* Start Passage given *

Keeping Faith Impacts Students

By Jessa Parette Eldridge '11 & Johanna Merwin '12
June 29, 2018

Keeping Faith Impacts Students

The Keeping Faith Campaign includes more than $43 million for scholarships. These gifts help students afford the top-ranked, Christ-centered higher education JBU offers, putting them on a trajectory of honoring God and serving others.

Chris Eads: How to Find Beauty in the Unfamiliar

Many state schools offered to pay Chris Eads ‘11 to attend. They also offered him a new Macbook and a monthly stipend, but he decided to come to JBU instead. Unlike the state schools, JBU had a strong music program with a worship ministry degree. So, Eads contacted Admissions and applied to JBU. With loans and scholarships, he was able to attend in the Fall of 2007.

“I wouldn’t have been able to come to JBU without financial aid. It’s an incredible blessing,” Eads said.“I wouldn’t trade my choice... the education I got at JBU is worth so much more.”

Eads became a Christian after his parents divorced and his grandmother began taking him to church. Although they supported his decision to come to JBU, his parents could not understand why he would choose a school that did not pay him to attend.

“They didn’t really know why I wanted to major in worship ministries,” Eads said. During his junior year, Eads married Sarah Kientz ‘10, a fellow music student. Although being a married student was not easy, Eads found that the challenges of education came with encouragement. "Hundreds

“I never imagined I’d have an education that allowed me to relate to my God and my community equally well in a charismatic church setting and in a high-liturgy Anglican setting.  But because of JBU, that’s possible,” Eads said. “Probably the most valuable aspect of my education was the broadening of my understanding of Christianity as it pertains to both high theology and everyday life.”

* End Passage given *
* Start Given records *

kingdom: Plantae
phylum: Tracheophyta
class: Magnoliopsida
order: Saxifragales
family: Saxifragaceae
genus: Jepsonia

* End Given records *

■ Tasks to complete ■
1. Answer these questions from the scholarship article:
(a) How much money does the Keeping Faith Campaign include for scholarships?
(b) In what semester and year was Eads able to start at JBU?
(c) Whom did Eads marry during his junior year?
2. Print the part of the scholarship article between "Chris Eads: How" and "Fall of 2007.", inclusive.
3. Carry on the scholarship article from the point where it ends.
This material has no connection to the scholarship article.

■ Exercise answers ■
1.
(a) More than $43 million.
(b) The Fall of 2007.
(c) Sarah Kientz '10, a fellow music student.

2.
Chris Eads: How to Find Beauty in the Unfamiliar

Many state schools offered to pay Chris Eads ‘11 to attend. They also offered him a new Macbook and a monthly stipend, but he decided to come to JBU instead. Unlike the state schools, JBU had a strong music program with a worship ministry degree. So, Eads contacted Admissions and applied to JBU. With loans and scholarships, he was able to attend in the Fall of 2007.

3.
When asked what made JBU unique enough to turn away full scholarships, Eads said it was “the level of investment the professors have in their students.  I’ve had professors take me to coffee or invite me over for dinner, which are both fairly superficial things by themselves, but they do so in order to get to know me.”

Eads graduated May 2011 with a double major in Worship Ministries and Biblical Studies. He plans to attend graduate school. “My professors challenged me, but I’ve definitely done my fair share of challenging others as well…I feel like that’s one of my callings in life,” he explained. “I want to be able to help others see the beauty in unfamiliar traditions.”

Jeremy Enders: JBU Kept Providing More

Jeremy Enders ’14 wears his father’s military jacket proudly, not just because his dad flew helicopters for the army for thirty years, but because God healed his father after an electric shortage caused a near-fatal crash in 2004. However, his father suffered a broken back and has residual numbness in his legs, so it fell to Enders’ mother to financially support the family.

In 2009, the Enders family hit another difficulty when the market began to crash and the economy took a downturn. By now Enders was a senior in high school, and with tight family finances, he greatly needed scholarships. After applying to several different schools and meeting personally with the financial counselors, Enders realized that many universities had few resources to offer.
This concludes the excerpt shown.